It's interesting, because I'm certain that most normal people probably haven't had a discussion about Michigan wide receiver Braylon Edwards in years, and yet, because Braylon Edwards is my friend Collin's favorite college football player ever, I don't qualify as a normal person. And as we learned today, even Braylon Edwards himself isn't a normal person, because for a single moment in time in the locker room of a YMCA recreation center in suburban Detroit, he was a hero.

“If it wasn't for that intervention, we could very easily be talking about someone's death,” said Jeff King, the police chief in Farmington Hills, Michigan. The intervention that King references was that of Edwards, who stepped in and saved the life of an 80-year-old man who was nearly murdered by a 20-year-old over the weekend over a dispute about loud music.
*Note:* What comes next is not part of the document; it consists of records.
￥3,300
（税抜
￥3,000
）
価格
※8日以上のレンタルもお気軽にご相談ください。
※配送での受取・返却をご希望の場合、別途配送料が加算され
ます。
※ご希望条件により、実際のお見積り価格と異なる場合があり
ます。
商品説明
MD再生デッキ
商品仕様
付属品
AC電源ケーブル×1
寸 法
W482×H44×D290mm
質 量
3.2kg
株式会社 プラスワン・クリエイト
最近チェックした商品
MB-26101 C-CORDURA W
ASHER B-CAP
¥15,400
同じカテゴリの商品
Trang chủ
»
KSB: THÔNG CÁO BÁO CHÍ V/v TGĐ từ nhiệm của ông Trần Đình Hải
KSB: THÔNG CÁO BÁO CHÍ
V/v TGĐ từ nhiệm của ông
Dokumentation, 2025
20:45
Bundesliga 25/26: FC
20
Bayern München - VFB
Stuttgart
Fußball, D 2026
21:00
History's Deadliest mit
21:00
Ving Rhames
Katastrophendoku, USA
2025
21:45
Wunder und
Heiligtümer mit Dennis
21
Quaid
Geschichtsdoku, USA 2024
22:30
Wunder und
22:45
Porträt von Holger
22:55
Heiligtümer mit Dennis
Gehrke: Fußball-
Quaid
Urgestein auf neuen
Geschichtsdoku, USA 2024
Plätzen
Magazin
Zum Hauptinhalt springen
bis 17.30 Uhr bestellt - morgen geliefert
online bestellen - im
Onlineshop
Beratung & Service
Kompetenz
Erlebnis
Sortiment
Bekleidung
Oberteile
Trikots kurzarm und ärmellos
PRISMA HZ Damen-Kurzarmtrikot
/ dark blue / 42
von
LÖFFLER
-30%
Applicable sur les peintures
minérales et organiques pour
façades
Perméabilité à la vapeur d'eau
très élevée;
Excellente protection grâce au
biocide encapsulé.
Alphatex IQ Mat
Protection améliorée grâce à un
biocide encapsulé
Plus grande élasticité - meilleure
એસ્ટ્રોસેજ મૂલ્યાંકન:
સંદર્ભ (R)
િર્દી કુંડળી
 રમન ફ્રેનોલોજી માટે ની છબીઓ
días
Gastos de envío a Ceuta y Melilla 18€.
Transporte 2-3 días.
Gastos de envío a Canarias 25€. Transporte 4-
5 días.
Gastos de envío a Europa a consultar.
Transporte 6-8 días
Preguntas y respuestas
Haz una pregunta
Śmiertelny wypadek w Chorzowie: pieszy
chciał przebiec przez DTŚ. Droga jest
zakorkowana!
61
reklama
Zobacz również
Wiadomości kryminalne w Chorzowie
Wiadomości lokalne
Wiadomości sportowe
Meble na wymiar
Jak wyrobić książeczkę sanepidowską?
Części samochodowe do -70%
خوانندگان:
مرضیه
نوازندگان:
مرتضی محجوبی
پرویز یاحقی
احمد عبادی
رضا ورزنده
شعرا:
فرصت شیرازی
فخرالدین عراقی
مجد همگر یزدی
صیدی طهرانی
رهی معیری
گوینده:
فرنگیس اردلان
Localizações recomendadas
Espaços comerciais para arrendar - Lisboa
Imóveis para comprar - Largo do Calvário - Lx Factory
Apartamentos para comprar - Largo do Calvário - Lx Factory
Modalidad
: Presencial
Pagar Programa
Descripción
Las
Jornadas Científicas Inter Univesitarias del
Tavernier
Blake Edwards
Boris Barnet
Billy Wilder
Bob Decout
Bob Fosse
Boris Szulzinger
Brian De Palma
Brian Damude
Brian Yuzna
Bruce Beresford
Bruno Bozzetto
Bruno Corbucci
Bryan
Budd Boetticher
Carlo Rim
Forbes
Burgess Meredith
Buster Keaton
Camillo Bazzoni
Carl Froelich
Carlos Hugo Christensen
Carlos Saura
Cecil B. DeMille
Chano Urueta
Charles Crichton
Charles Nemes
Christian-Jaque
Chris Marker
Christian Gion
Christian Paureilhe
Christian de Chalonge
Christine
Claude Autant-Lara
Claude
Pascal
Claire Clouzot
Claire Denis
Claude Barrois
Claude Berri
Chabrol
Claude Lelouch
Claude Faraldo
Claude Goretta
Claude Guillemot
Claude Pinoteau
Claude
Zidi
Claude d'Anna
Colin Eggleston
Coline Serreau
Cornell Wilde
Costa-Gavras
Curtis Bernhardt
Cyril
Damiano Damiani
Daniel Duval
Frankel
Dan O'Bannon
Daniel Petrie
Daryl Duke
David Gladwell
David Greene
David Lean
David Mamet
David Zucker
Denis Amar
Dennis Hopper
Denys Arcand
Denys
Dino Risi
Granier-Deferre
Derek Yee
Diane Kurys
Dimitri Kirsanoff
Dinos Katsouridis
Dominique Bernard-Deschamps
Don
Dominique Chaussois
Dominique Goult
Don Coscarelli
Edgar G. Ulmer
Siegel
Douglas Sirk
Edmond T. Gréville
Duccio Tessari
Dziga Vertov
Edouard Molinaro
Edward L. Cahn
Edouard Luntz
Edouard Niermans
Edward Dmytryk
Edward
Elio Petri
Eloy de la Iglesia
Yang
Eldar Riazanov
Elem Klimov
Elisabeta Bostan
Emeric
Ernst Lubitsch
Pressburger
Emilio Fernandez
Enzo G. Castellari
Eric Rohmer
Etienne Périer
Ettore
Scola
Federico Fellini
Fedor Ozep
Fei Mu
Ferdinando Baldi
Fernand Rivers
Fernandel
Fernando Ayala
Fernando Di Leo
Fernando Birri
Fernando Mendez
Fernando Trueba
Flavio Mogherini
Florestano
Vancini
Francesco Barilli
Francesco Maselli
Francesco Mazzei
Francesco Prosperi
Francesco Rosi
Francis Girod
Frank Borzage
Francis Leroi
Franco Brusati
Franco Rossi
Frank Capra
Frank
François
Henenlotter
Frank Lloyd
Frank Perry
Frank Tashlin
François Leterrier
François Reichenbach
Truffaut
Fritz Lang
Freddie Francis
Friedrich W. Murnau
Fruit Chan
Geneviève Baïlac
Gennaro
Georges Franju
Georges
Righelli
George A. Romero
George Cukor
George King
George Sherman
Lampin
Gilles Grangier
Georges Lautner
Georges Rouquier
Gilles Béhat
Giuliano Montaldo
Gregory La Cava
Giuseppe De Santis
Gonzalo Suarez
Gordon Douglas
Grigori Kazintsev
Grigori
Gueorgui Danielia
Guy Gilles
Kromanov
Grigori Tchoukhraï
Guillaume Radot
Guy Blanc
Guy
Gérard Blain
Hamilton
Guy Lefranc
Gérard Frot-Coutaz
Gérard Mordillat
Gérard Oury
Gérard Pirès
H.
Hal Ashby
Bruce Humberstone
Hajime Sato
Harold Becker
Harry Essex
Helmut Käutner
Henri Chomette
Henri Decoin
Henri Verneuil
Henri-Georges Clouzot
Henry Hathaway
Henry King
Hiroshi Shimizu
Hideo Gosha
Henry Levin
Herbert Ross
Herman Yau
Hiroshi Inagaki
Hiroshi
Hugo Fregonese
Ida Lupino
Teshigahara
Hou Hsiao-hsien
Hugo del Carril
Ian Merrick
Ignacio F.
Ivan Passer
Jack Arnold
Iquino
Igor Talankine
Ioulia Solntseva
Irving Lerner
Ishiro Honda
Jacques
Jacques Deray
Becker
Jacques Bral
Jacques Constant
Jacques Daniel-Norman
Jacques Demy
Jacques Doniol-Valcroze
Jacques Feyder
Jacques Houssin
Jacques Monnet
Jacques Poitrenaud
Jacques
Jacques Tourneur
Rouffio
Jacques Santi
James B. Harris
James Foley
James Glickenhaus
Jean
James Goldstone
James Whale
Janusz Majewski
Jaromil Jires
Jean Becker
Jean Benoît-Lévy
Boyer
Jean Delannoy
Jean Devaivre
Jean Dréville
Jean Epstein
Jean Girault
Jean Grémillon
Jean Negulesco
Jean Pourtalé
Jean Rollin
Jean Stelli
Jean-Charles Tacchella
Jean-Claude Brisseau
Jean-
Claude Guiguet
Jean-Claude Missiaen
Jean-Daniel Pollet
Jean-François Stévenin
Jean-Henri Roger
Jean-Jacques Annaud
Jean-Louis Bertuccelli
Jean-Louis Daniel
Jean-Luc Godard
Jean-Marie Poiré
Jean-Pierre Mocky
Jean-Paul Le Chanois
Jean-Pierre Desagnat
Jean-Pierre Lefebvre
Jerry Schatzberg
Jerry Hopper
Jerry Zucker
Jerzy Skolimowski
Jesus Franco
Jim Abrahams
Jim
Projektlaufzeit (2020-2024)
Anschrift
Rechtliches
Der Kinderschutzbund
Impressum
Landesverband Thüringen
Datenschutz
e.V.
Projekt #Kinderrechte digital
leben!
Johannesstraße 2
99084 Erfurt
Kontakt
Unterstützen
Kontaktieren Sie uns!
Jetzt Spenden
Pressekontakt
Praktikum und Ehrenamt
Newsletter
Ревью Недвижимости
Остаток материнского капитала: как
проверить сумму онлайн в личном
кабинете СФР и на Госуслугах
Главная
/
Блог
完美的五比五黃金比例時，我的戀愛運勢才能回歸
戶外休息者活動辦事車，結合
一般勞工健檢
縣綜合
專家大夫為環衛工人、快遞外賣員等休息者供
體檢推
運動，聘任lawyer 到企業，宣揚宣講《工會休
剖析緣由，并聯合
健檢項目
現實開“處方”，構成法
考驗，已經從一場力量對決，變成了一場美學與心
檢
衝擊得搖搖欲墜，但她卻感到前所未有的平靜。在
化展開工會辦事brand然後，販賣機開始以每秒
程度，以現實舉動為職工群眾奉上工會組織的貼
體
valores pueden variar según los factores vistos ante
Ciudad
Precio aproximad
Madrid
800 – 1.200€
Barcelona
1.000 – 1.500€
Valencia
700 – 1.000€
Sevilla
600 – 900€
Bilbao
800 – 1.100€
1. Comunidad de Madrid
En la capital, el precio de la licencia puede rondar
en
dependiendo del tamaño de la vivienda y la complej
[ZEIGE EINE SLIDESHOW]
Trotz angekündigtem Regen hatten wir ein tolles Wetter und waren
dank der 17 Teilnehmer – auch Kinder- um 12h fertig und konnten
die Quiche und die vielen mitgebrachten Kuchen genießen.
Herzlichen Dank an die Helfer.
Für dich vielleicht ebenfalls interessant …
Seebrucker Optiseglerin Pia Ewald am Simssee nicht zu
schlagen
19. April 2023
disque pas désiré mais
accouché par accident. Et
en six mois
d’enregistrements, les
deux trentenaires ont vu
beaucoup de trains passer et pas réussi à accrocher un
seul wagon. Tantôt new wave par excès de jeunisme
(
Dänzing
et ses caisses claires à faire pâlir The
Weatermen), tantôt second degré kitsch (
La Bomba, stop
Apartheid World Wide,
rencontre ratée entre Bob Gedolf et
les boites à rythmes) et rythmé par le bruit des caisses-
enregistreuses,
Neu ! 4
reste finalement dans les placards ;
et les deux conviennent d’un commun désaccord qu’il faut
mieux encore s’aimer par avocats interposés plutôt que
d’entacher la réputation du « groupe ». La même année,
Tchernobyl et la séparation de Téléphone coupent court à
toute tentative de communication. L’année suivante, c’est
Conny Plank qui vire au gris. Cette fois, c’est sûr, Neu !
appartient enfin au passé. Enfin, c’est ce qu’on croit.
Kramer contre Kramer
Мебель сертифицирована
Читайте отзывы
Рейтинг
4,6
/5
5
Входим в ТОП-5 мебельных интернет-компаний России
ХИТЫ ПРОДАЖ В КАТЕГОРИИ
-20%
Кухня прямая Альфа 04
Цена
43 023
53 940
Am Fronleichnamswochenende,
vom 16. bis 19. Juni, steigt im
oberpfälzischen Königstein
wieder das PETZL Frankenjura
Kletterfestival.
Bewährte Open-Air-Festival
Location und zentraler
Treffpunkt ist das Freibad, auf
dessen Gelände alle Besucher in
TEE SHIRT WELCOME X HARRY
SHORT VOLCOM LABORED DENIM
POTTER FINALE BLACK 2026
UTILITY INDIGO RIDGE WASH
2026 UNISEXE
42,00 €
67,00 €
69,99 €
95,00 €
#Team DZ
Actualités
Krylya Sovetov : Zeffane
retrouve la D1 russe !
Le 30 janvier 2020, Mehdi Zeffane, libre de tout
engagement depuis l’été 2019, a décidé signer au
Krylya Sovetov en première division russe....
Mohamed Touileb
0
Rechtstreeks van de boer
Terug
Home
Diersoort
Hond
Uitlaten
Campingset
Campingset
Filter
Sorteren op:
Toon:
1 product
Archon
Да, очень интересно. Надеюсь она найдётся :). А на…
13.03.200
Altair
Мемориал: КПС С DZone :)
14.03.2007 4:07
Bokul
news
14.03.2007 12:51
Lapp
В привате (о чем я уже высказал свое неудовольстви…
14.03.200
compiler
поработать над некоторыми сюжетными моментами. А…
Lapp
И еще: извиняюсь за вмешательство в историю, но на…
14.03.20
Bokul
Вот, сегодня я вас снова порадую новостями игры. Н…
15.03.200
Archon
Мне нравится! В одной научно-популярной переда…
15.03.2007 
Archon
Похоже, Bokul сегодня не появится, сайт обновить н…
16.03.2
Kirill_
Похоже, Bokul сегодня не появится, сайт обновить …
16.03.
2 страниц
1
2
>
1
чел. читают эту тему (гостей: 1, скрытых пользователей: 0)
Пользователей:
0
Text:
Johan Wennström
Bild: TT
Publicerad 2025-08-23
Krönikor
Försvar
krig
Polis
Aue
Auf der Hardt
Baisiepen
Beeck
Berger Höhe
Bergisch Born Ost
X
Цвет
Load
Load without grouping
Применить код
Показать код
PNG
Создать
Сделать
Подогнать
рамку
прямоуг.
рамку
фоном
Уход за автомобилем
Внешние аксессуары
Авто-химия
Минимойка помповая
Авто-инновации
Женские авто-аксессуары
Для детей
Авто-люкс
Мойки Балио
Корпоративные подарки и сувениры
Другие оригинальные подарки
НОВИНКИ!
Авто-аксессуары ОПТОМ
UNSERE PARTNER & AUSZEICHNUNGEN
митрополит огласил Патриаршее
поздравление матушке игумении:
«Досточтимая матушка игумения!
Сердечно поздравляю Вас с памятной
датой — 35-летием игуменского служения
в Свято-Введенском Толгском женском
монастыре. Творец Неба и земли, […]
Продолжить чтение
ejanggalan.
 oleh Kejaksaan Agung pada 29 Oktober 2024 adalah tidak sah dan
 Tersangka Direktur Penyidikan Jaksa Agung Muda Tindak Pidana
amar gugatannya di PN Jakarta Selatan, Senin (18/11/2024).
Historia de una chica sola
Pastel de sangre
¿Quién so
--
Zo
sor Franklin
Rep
“He absolutely saved that man's life,” King told The Associated Press. “I've been a police officer going on 29 years. When these assaults are ongoing, really bad things can happen.”

“The noise escalates, and then you can hear some pushing and shoving, so you know what fighting sounds like,” Edwards told WDIV-TV in the aftermath of the incident. “But once I hear a thud, that's when I got up and turned around.”

Unlike during his time with the Michigan Wolverines, Braylon Edwards sprung into action immediately in that Farmington Hills YMCA locker room. But on the field at Michigan, that's not how things went. Edwards hardly played during his freshman season at Michigan, but was a standout during his final three seasons in Ann Arbor. In his Michigan career, Edwards hauled in 252 receptions (3rd in Big Ten history), for 3,503 yards (3rd in Big Ten history) and 39 touchdowns (1st in Big Ten history). He finished tenth in Heisman voting in 2004 and is the only wide receiver in Big Ten history with three consecutive seasons with at least 1,000 yards receiving.

Edwards wasn't able to live up to the hype he had coming out of college — it didn't help his cause that the Browns passed on Aaron Rodgers to take him — but he still managed to have a successful eight year career in the NFL. In 112 career games, Edwards had 359 receptions, 5,522 yards and 40 touchdowns. Those aren't numbers to sneeze at. The peak of his playing career came in his third season, when he made a Pro Bowl and was named a 2nd Team All-Pro after finishing the season with 80 receptions, 1,289 yards and 16 touchdowns, which is the 15th-highest single-season mark in NFL history.

All of those on-field accomplishments though pale in comparison to the simple, yet heroic act of saving a man's life.

“At the end of the day, that's what you do,” Edwards said.